Try C value using the different kernels (Using PCA):

The linear kernel’s optimal C value starts at 0.1, showing a preference for larger margins and a lower chance of overfitting. The optimal C value for the RBF kernel starts at 1.0, enabling more intricate decision boundaries. The polynomial kernel shows the best performance with C values starting at 100, allowing greater flexibility in capturing non-linear relationships.

Decision boundaries plot (using 2 principal components only):

The objective for this part is to look at the decision boundary plot; however, I will also include the accuracy and cross-validation scores.

The PCA classifier with 2 principal components performs as well as the one without PCA and the PCA with 24 principal components. There is no overfitting but very slight underfitting.
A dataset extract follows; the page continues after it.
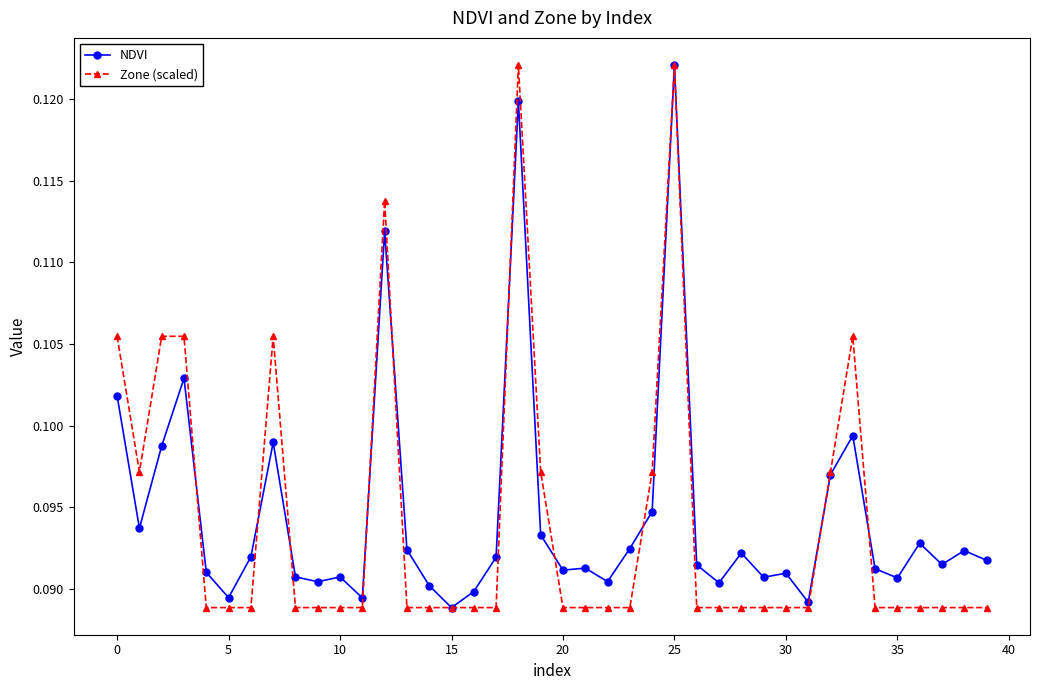

Count the NDVI values in the range 0 to 1.

40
It could be due to the non-linear relationship, which means the PCA uses a linear dimensionality reduction technique, and the SVM of the RBF kernel is suitable for non-linear data when it comes to the non-linear kernel.
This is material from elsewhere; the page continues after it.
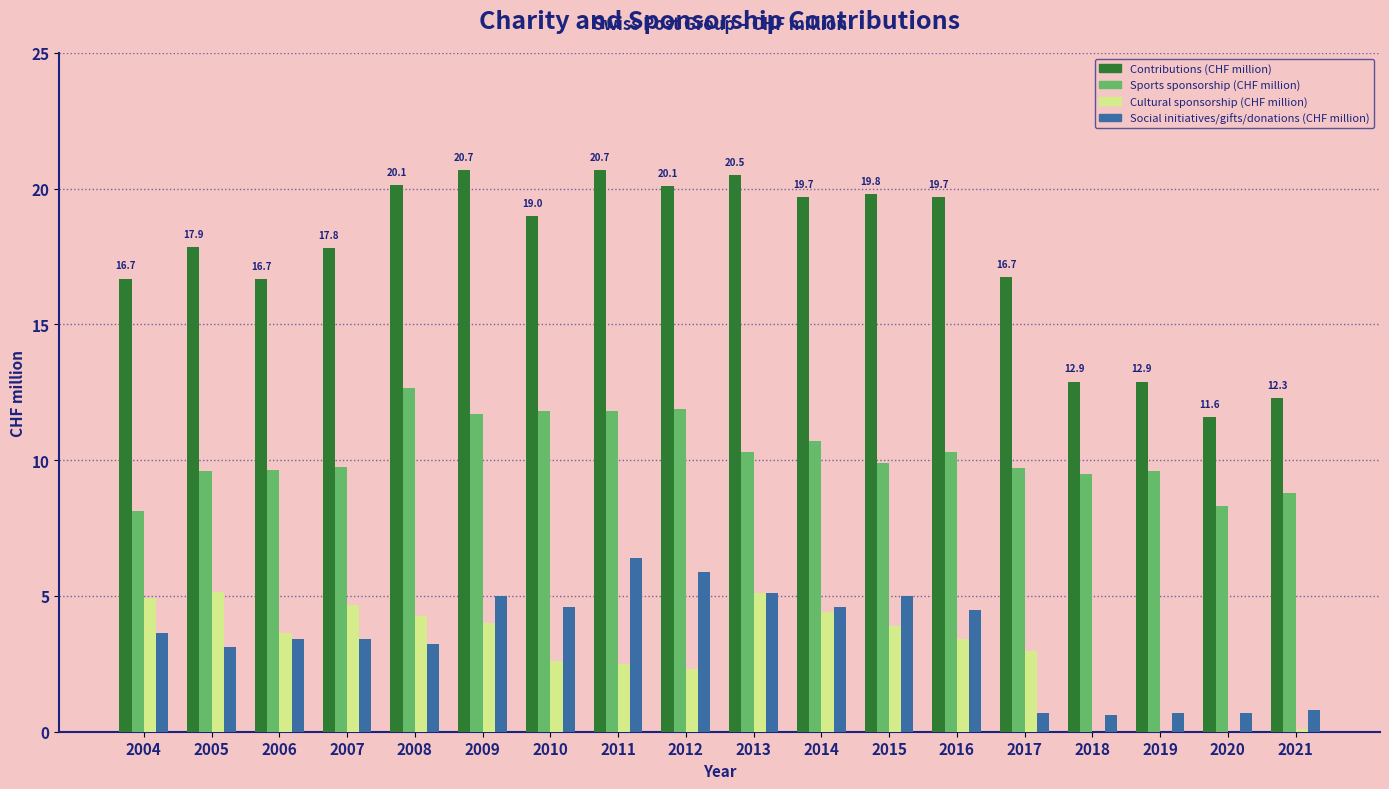

At which label does Contributions (CHF million) first exceed 19?

2008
Multi-Layer Perception (MLP):

MLP contains a variety of interesting hyperparameters that I was interested in tuning to improve the behaviour of the classifier. Moreover, extending MLPs to deeper architectures with more hidden layers is possible. It could learn hierarchical representations of data, which can help identify complex patterns and obtain higher accuracy.

The three parameters that will be tuned are activation (relu, tanh, logistic), learning rate and hidden layer. This activation function computes how a layer’s input values are presented in the output value. The learning rate controls the weight at the end of each batch.

Firstly, I ran two classifiers (PCA and without PCA) with the default hyperparameters. Then, I used GridSearchCV for PCA and without PCA to find the best hyperparameters (activation, learning rate, hidden layer) for each classifier. There were 4 options for the learning rate, which are 0.0001, 0.001, 0.01, 0.1.

The best activation for PCA is relu, and without PCA is tanh. One reason that tanh activation is the best activation for without PCA is that it may be more appropriate for the nature and scale of the original features.

When using the best hyperparameters, PCA performs better than without PCA as it has higher accuracy, although the mean cross-validation score is slightly low. One reason could be the limited samples, which may cause overfitting as the classifier did not learn generalised patterns but memorised the training data. Without PCA, the mean cross-validation score is slightly higher than the accuracy. This could be due to overfitting the training data using the best hyperparameters.

Confusion Matrix (PCA with the best hyperparameters):

The confusion matrix of PCA shows no misclassifications on the train and test data. This may mean that the classifier’s performance accurately predicts the target variables.

Try different activations (Using PCA):

Tanh and Logistic activations have the same accuracy and mean cross-validation scores. It may be because Tanh and Logistic are similar, such that they are sigmoid functions, and both can suffer from vanishing gradients.

Try learning rate using the different activation (Using PCA):

If the learning rate is too low, it will lead to slower convergence as it requires more iterations to converge (find the optimal solution) and may lead to underfitting. If the learning rate is too high, it can lead to overshooting the optimal results and failing to converge.

It seems like the learning rate equal to 0.01 is the optimal learning rate for the three activations. When it comes to a learning rate equal to 0.1, the classifier may have issues converging or settling into a suitable region of the parameter space, leading to suboptimal performance and lower accuracy.


Conclusion:

For this project, I managed to find the best classifiers using different machine-learning techniques and tried tuning different hyperparameters for the classifiers. Random Forest, without the PCA classifier, outperformed the PCA classifier. For SVM and MLP, both the PCA and without PCA classifiers generally performed well.

However, based on the results above, I realised that without PCA classifiers could perform better than PCA classifiers. Hence, PCA may not be suitable and necessary for this dataset.